Out of the corner of the eye I saw the woman’s shoulders sag. Gwillam shook his head. ‘Then you’ve had a wasted journey,’ he said. ‘And I’m sorry to have taken up your time. If you’ll excuse us, we’ll return to our labours, however futile they may ultimately turn out to be.’

‘There is one other thing we could try, though,’ I said. He was already turning his back on me, but he stopped and waited.

‘The boy,’ I said. ‘Bic.’

‘William Daniels,’ Gwillam translated.

‘Exactly. You thought he had Jesus as his co-pilot.’

‘Castor, I’ve already admitted that I was mistaken about what was happening here.’

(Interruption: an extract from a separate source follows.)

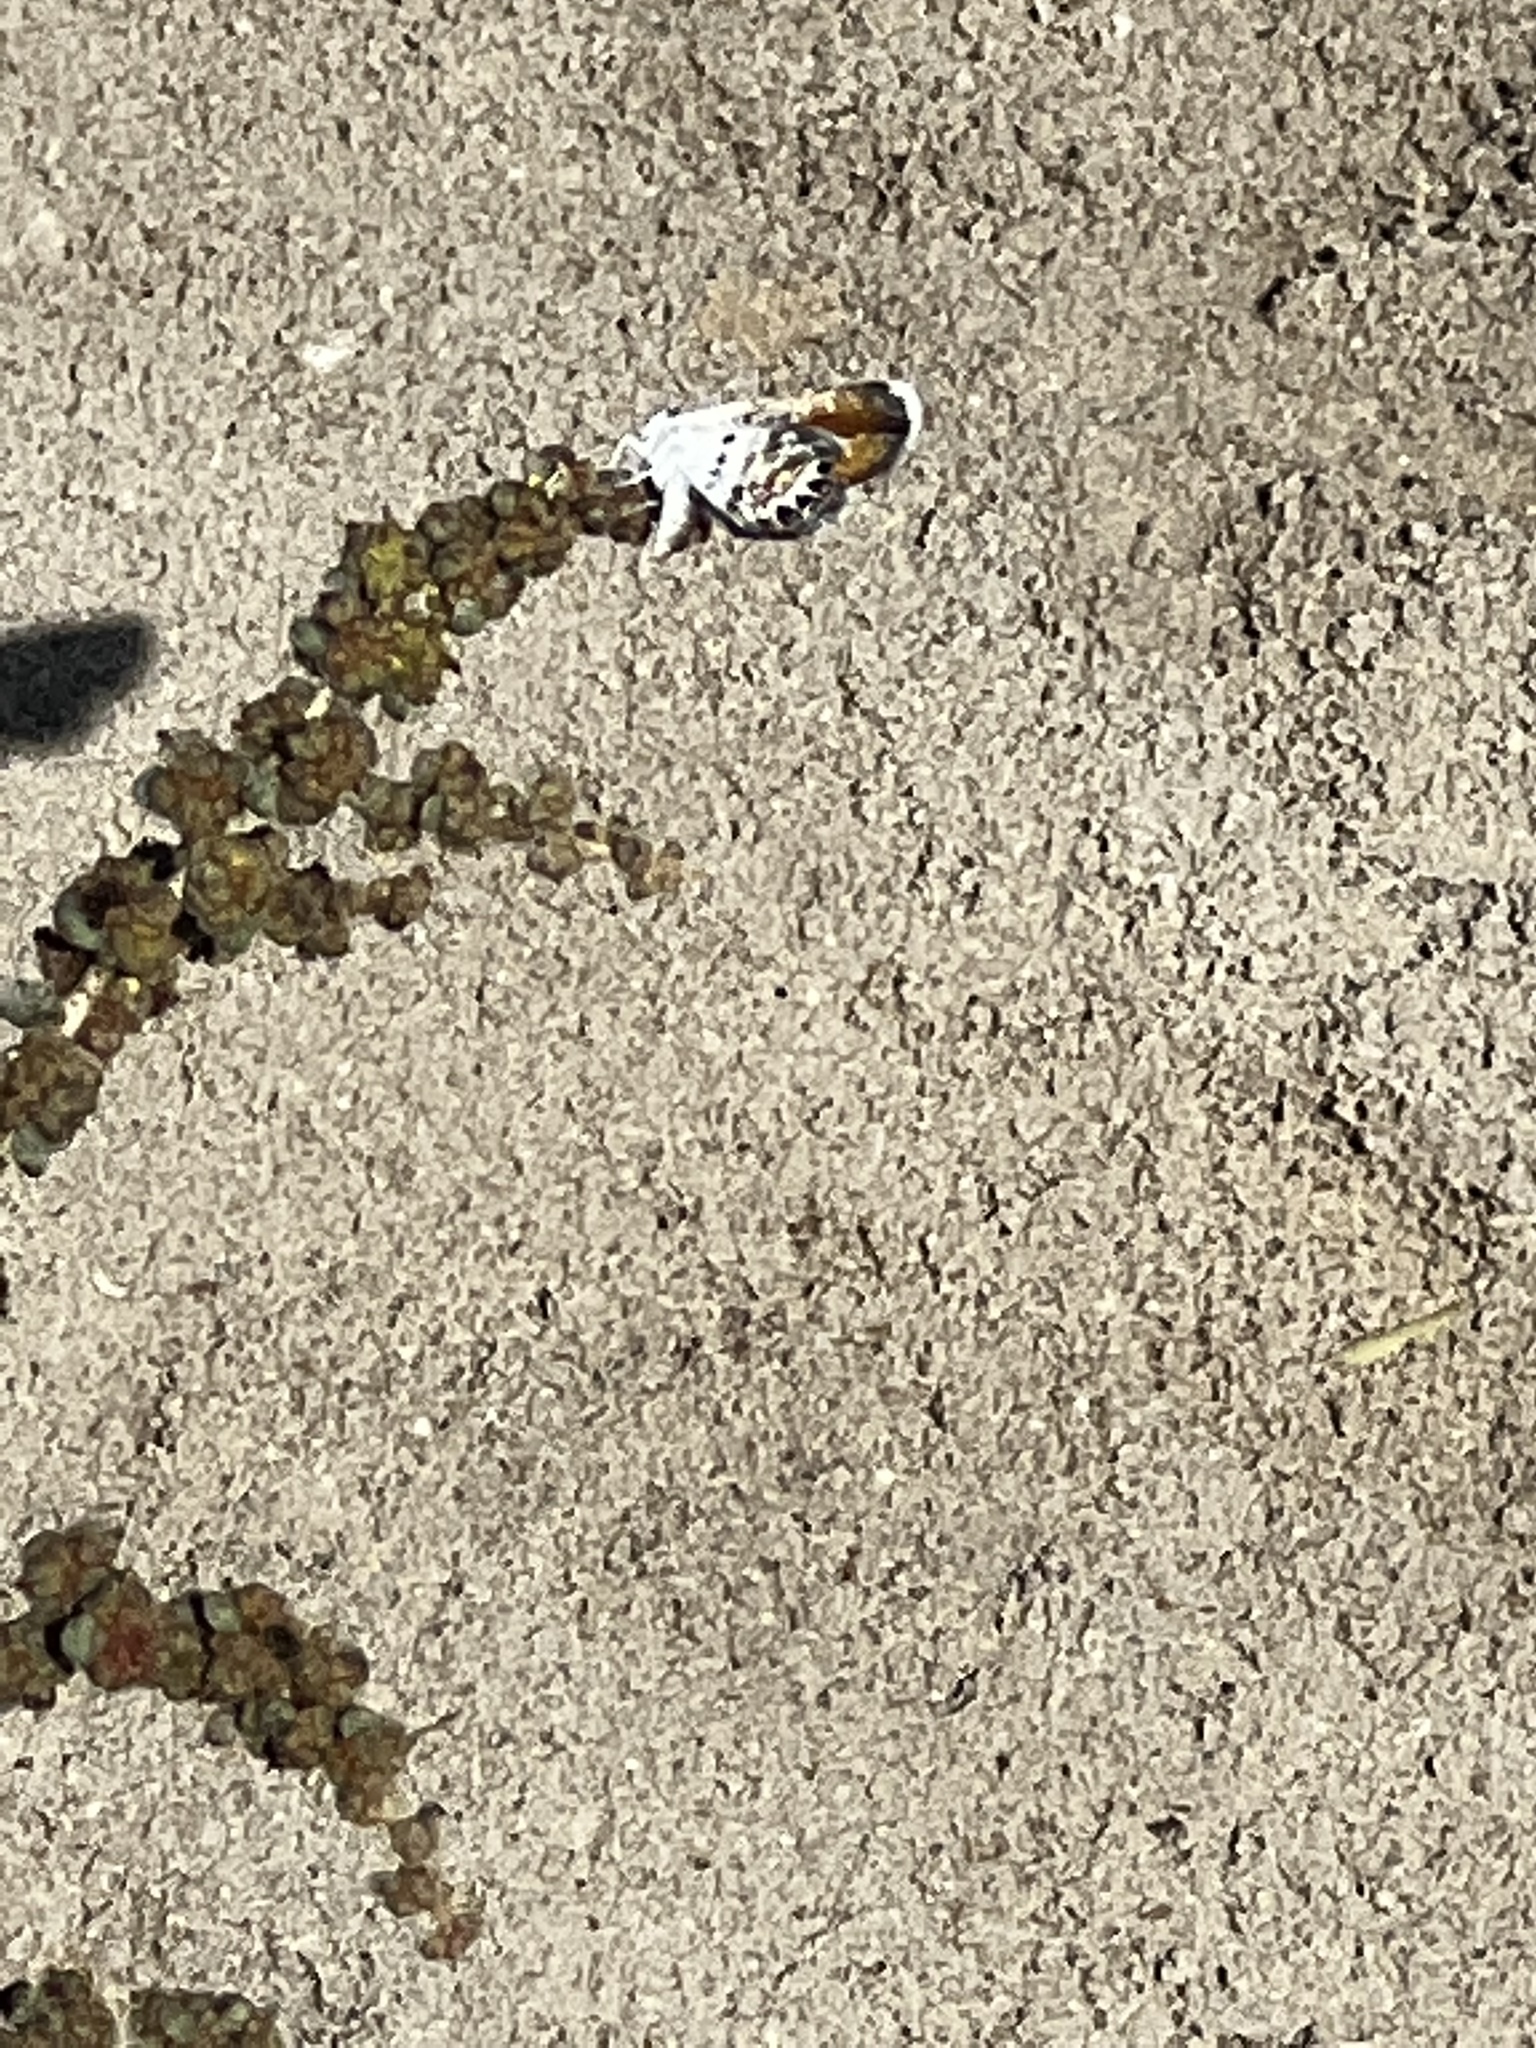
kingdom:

‘But you thought that for a reason, right?’ Gwillam stared at me, waiting for me to go on. Everyone else had their gaze on me, too, and I could feel the quickening of interest behind every pair of weary eyes: they made such a lovely audience I would have loved to take them home with me. If home was Guantánamo Bay. ‘He was the first,’ I said, impatiently. ‘The first by a long way, I’m guessing. This thing found him long before it did anything to anyone else. He’s a sensitive: he’s got some sort of gift that lets him pick up what you’re thinking and feeling. Most exorcists have got a touch of it, too, but he’s got more than most. He’s like a radio satellite pointing into inner space. And he picked up the wound demon.’

‘Is that why it came?’ the little man, Speight, demanded in his lisping voice.

‘No,’ I said, shaking my head. ‘It came because of another boy. Mark Blainey, who died here a year ago. He was a self-harmer. He found wounds, or the inflicting of wounds — I don’t know, exciting, I guess. Appealing. He thought about them a lot. He obsessed on them. He cut himself in a lot of different ways, with different kinds of objects. And somehow, somewhere along the way, this thing noticed him. It came looking for him. I heard it speak his name, when I met it in that place where it lives. It came looking for Mark, but it stayed because it found Bic. And now it’s expanded its friendship group. That’s what I think happened, anyway.’